Task material

========

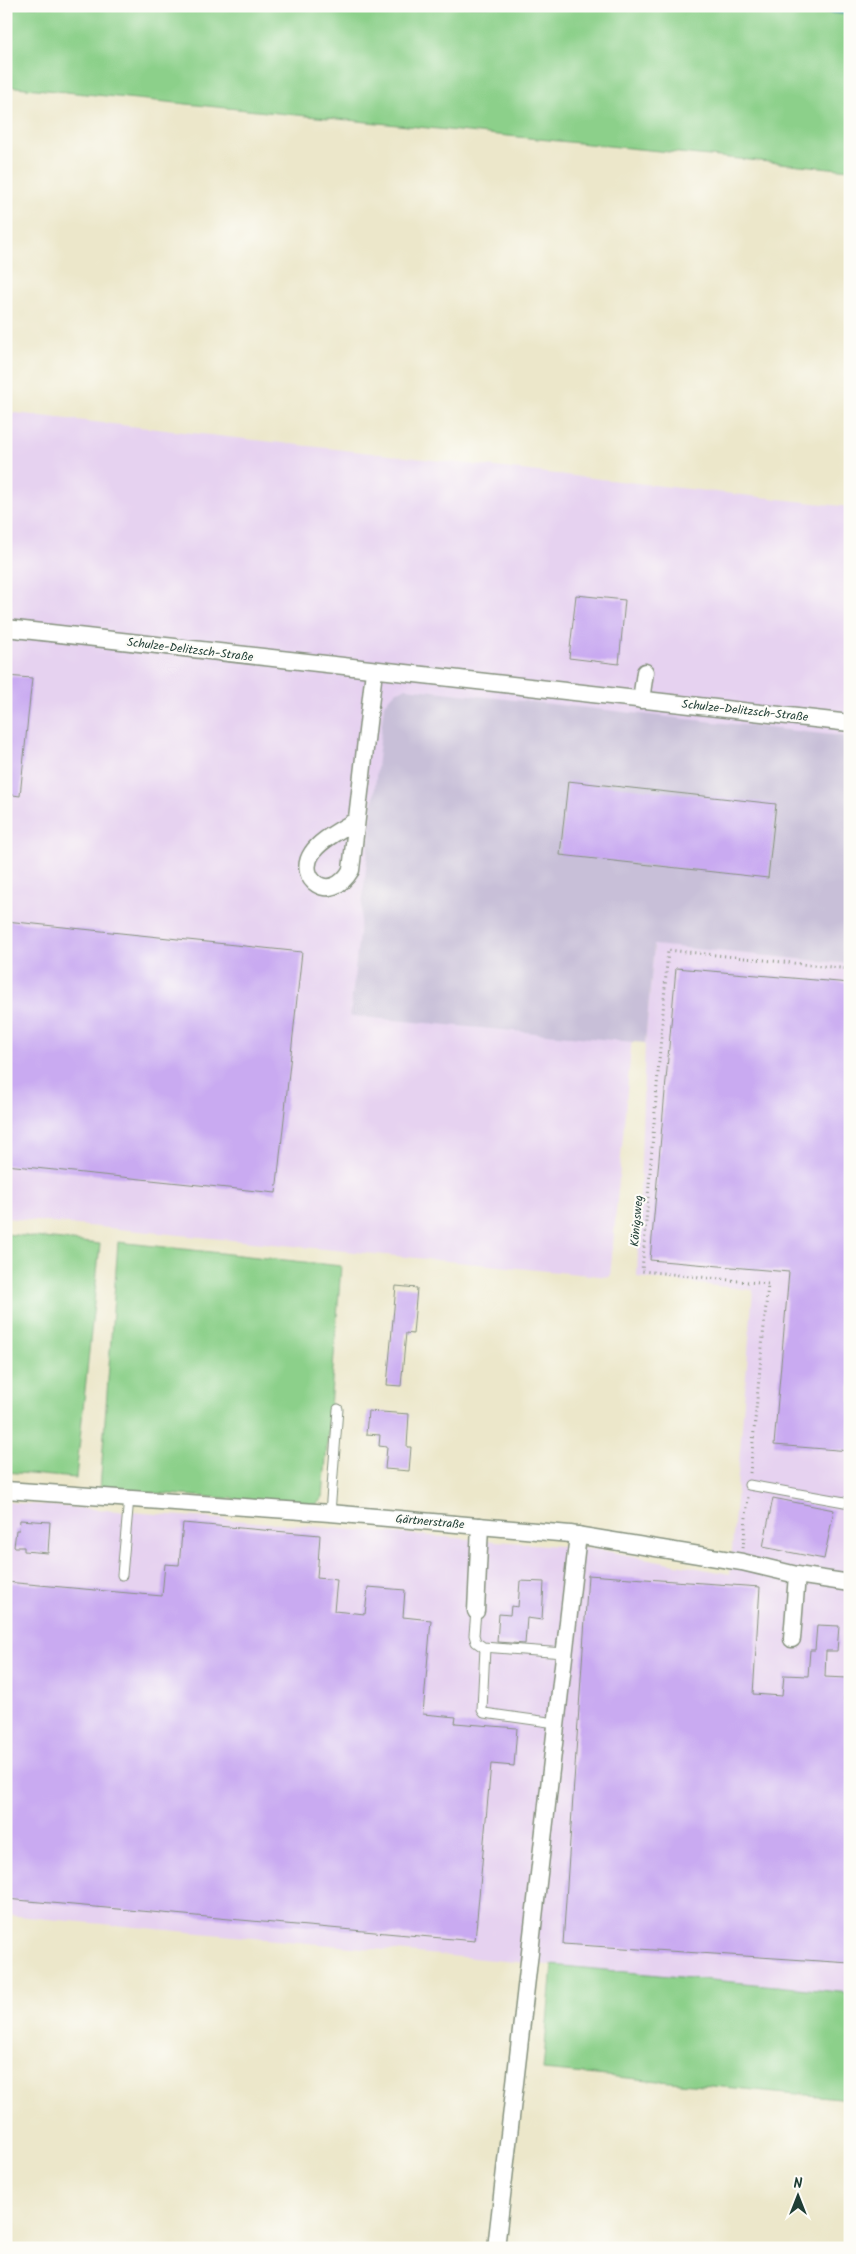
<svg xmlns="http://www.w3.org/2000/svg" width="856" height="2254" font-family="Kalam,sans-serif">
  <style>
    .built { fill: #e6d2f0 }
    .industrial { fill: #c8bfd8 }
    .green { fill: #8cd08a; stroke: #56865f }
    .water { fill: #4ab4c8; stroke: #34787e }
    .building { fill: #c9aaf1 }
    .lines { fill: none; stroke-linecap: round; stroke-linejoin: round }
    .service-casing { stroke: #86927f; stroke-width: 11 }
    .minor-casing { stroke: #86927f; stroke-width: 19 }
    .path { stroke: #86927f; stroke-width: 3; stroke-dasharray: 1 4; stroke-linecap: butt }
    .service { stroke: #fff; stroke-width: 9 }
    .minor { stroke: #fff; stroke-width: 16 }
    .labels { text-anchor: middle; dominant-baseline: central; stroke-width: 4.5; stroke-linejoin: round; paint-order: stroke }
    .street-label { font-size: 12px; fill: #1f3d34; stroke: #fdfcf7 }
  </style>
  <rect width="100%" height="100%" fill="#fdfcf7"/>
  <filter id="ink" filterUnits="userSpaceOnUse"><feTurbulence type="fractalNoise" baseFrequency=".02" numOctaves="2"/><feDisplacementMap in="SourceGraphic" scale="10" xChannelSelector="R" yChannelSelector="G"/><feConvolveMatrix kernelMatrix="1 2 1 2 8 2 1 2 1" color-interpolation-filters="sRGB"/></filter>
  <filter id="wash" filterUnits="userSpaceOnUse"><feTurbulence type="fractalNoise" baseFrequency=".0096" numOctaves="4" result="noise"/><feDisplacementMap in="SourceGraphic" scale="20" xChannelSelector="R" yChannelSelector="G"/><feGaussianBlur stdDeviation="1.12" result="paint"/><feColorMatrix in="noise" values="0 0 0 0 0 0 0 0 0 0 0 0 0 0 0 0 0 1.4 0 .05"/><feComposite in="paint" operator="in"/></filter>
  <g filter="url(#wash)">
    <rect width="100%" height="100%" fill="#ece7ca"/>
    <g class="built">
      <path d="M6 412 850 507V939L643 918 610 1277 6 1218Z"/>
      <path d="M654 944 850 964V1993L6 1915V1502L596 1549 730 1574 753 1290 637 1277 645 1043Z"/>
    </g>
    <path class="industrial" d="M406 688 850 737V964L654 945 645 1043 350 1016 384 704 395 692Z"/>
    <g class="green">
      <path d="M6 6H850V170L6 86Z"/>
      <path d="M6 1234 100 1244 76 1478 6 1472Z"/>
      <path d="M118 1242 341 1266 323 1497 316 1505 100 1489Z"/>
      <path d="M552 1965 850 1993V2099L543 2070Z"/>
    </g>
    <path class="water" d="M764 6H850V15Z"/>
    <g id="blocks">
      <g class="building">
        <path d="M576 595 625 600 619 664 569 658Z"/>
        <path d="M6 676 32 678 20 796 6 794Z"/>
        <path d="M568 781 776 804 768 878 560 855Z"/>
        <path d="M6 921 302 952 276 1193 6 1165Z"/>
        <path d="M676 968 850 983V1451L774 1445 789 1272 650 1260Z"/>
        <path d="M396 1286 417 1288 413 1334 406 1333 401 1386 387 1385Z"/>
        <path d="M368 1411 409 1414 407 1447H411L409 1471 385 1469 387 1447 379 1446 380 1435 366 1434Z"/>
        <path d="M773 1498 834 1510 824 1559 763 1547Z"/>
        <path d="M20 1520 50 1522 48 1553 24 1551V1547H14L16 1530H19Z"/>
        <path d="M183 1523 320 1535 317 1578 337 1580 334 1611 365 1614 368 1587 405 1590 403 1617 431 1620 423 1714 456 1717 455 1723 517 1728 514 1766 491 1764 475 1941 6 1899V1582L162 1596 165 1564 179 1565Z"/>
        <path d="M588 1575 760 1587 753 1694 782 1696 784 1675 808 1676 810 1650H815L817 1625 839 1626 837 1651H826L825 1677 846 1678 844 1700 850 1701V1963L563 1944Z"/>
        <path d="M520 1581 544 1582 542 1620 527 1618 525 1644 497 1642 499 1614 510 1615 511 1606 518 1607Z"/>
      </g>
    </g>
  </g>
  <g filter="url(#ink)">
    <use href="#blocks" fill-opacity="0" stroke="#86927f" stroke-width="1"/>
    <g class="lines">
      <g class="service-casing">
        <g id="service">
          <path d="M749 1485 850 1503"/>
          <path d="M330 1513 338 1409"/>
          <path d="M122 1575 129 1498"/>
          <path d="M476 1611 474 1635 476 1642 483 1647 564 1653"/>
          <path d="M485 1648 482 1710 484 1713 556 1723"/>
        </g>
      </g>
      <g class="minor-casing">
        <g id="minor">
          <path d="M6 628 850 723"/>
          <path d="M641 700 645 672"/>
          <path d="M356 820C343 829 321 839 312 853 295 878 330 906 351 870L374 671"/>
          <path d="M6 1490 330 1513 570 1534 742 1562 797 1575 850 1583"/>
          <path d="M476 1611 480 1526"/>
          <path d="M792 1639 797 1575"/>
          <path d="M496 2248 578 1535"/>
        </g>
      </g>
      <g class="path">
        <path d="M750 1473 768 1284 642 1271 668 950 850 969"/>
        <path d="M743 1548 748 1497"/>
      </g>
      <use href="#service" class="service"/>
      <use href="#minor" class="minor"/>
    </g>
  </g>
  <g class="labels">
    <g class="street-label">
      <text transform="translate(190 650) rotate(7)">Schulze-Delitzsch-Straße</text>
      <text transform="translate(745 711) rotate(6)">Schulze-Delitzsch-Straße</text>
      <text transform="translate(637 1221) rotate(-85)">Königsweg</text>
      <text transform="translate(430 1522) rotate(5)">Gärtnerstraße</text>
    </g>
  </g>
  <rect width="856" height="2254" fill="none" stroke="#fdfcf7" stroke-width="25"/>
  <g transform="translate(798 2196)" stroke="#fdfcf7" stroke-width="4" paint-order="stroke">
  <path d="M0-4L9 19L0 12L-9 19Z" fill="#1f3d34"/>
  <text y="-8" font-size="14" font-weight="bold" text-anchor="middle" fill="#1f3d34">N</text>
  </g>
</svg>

========

Return all lines from the data that include the string "translate".

      <text transform="translate(190 650) rotate(7)">Schulze-Delitzsch-Straße</text>
      <text transform="translate(745 711) rotate(6)">Schulze-Delitzsch-Straße</text>
      <text transform="translate(637 1221) rotate(-85)">Königsweg</text>
      <text transform="translate(430 1522) rotate(5)">Gärtnerstraße</text>
  <g transform="translate(798 2196)" stroke="#fdfcf7" stroke-width="4" paint-order="stroke">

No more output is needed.